Et ce qu’il a écrit sous forme de poème en 1974, c’est bouleversant : « Vouloir tout saisir c’est un vertige terrible / faut aimer ça / de la vie à la mort faire le voyage / encore une fois encore une nuit encore un instant / j’aime à penser à des milliards d’années / à l’infini et au néant / toutes ces choses vertigineuses comme les valses de Strauss (et le champagne) // parfois je sens notre vieux monde couler comme un vénérable camembert / tout semble vain / je crois que je suis mort // alors pourquoi de temps à autre un visage un tableau ou une chanson remet tout en marche ? / et je ne vis que pour ça // quand je peins c’est que en ai envie / et ça recommence / je fais ce qui me plaît / je me fous de ce que les autres et moi ont fait / j’aime les paillettes jetées à la volée les étoiles les étincelles dorées / j’aime le charme le mouvement et l’atmosphère // ce que je suis qui peut me le dire ? / les mots n’ont plus de sens mais parfois les images / j’aime la tempête et les orages / à dire vrai je me sens de moins en moins humain / j’aime la viande rouge les steaks saignants / qu’est ce que ça veut dire ? où suis je / bleu jaune vert rouge NOIR // qu’on le sache bien / rien n’est plus précieux que le petit cœur qui bat tandis qu’elle dort sur le sofa de l’atelier / je donnerais toutes les œuvres d’art de 1’univers pour ça / pour cette chose sublime / fragile / qu’un rien éteint qu’un rien enflamme / juste un peu de vie // tout est pareil jusqu’à ce qu’on décide que c’est autrement // maintenant ça va changer // allez / encore une fois / encore / encore / tout compte pour zéro / pour toujours / à L’INFINI / ET J’AIME ÇA //
(Robert Malaval, 6 novembre 1974. Cité par Jean-François Bizot dans « Actuel » de Novembre 1980).

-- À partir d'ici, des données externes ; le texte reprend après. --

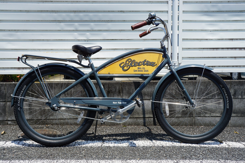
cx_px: 122
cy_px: 82
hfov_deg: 49.6
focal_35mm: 39
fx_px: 265
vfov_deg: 34.1
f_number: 10
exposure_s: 1/500
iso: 250
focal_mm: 26
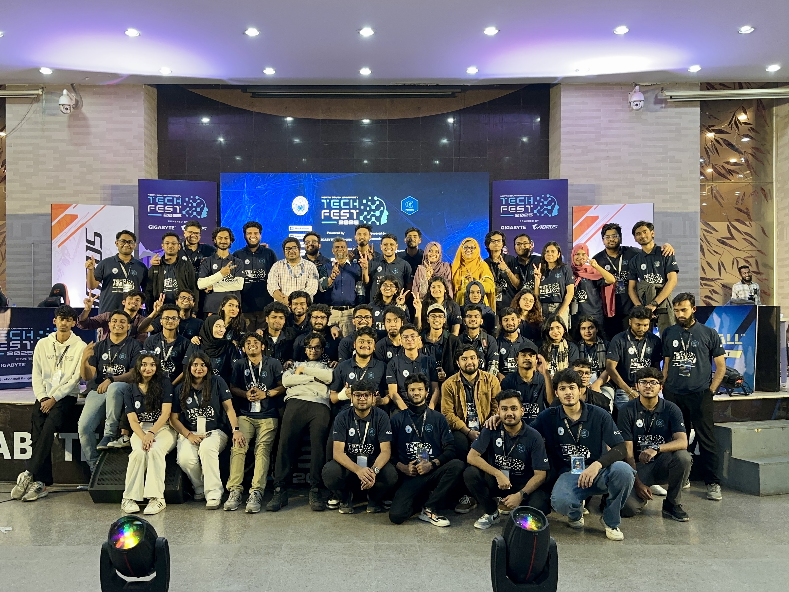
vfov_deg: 56.8
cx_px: 394
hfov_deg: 71.6
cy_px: 296
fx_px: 547
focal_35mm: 24
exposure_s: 1/60
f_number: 1.78
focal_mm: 6.86
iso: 250
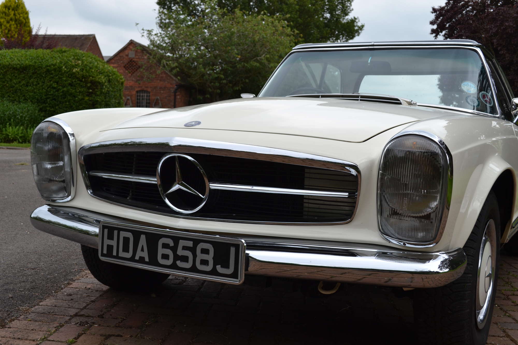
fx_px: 604
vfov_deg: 31.9
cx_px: 259
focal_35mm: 42
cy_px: 172
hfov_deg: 46.4
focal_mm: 28
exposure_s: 1/200
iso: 100
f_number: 7.1
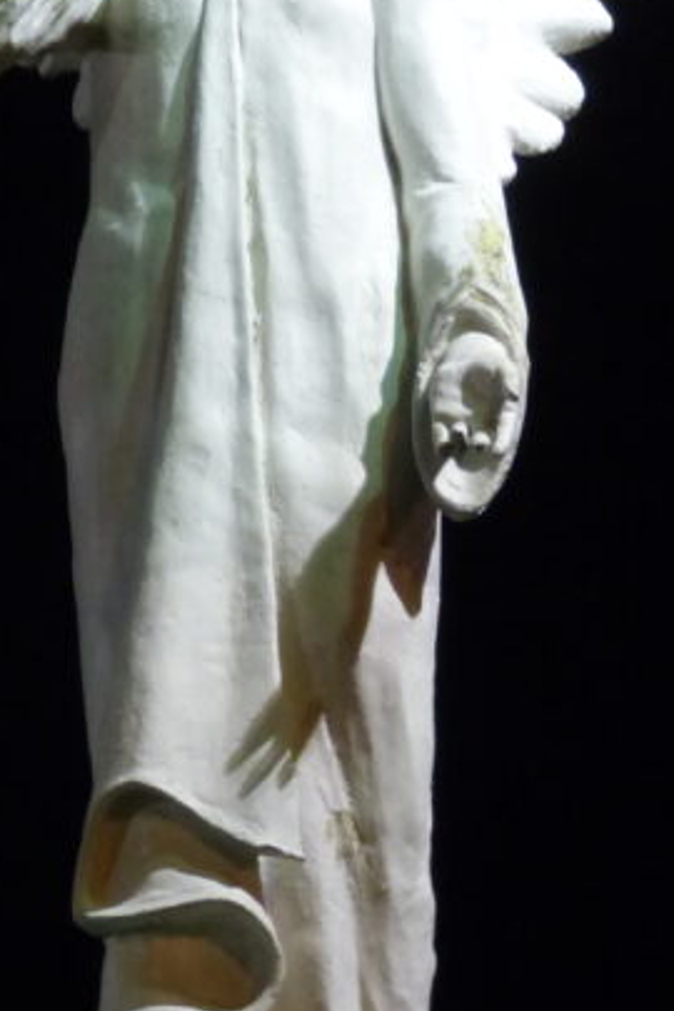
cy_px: 342
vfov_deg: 5.4
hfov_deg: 3.6
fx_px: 10643
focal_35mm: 379
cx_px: 362
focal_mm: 25.81
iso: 800
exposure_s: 1/13
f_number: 5.3
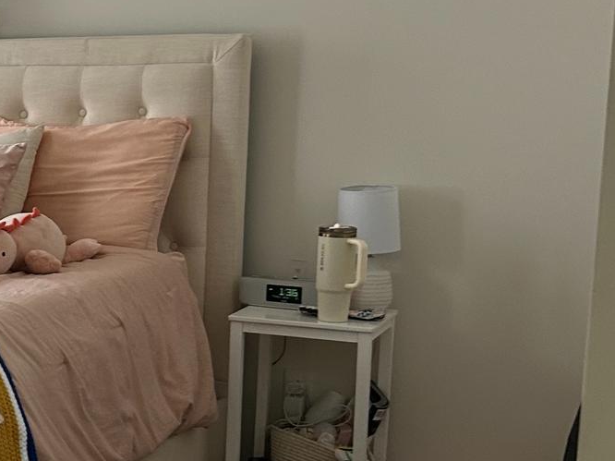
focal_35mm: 80
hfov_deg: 21.7
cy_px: 291
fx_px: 1421
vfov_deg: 18.4
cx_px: -211
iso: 160
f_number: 1.5
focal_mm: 5.7
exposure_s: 1/60
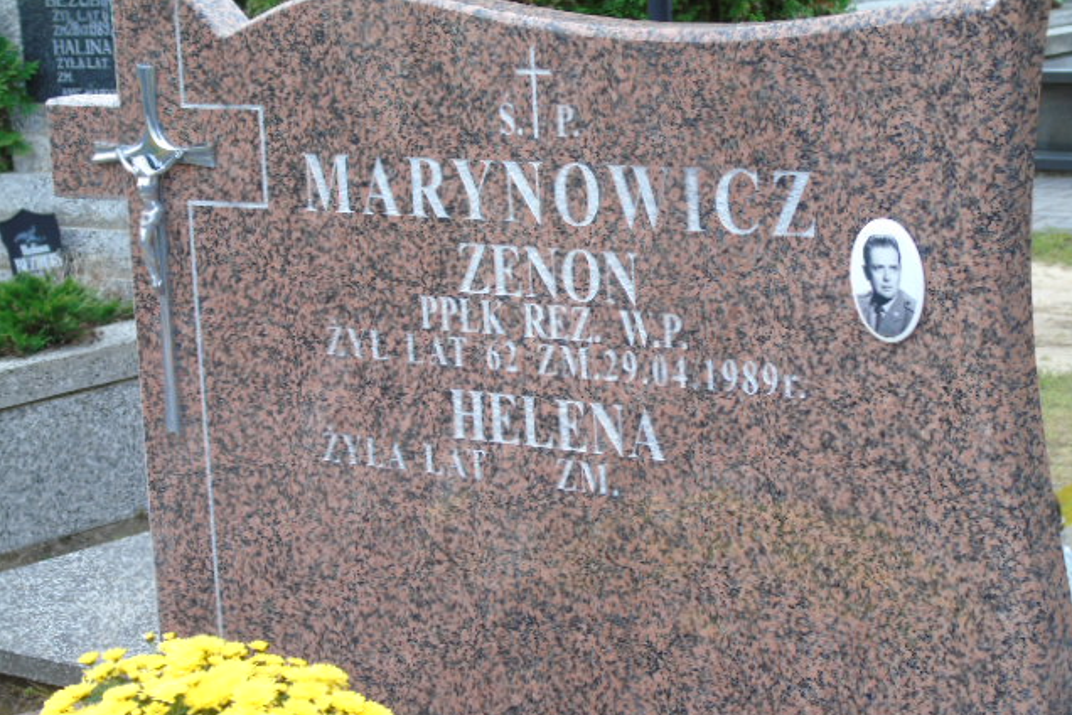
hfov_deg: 18.1
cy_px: 401
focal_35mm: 113
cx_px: 538
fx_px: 3365
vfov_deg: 12.1
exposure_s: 1/30
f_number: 4.4
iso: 80
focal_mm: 19
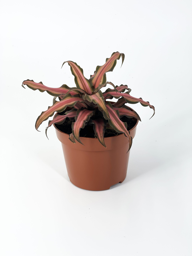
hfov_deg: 22.9
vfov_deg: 30.3
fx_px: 473
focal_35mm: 64
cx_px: 96
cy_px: 128
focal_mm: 7.5
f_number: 2.2
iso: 20
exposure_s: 1/401
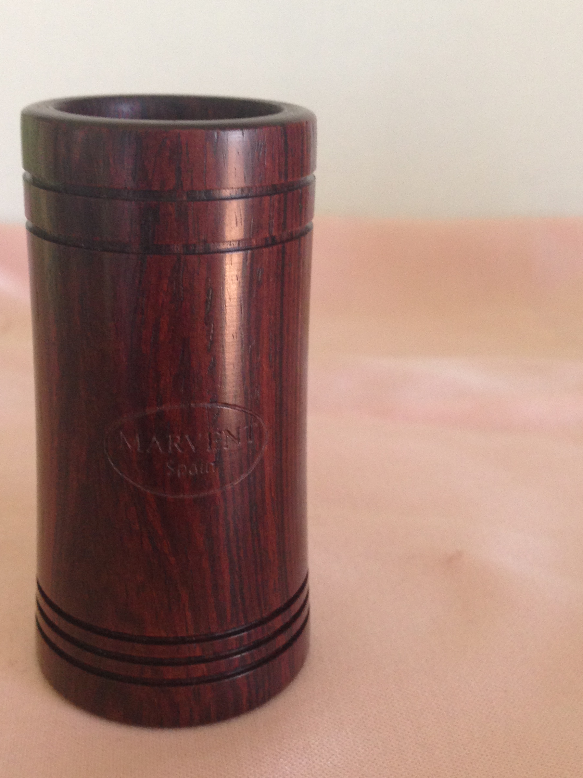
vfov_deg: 42.1
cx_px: 246
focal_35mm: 45
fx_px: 1011
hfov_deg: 32.1
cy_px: 367
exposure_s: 1/20
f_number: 2.4
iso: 160
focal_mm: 4.12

Dans le numéro d’Actuel de Novembre 1980, Jean-François Bizot a écrit : « Malaval, peintre rock, s’est suicidé à la mi-août en écoutant Blank generation de Richard Hell. Il avait bien vécu. Il avait pris en avance tous les trains de son époque sauf le dernier, que ses toiles de 1980 expriment pourtant si bien ».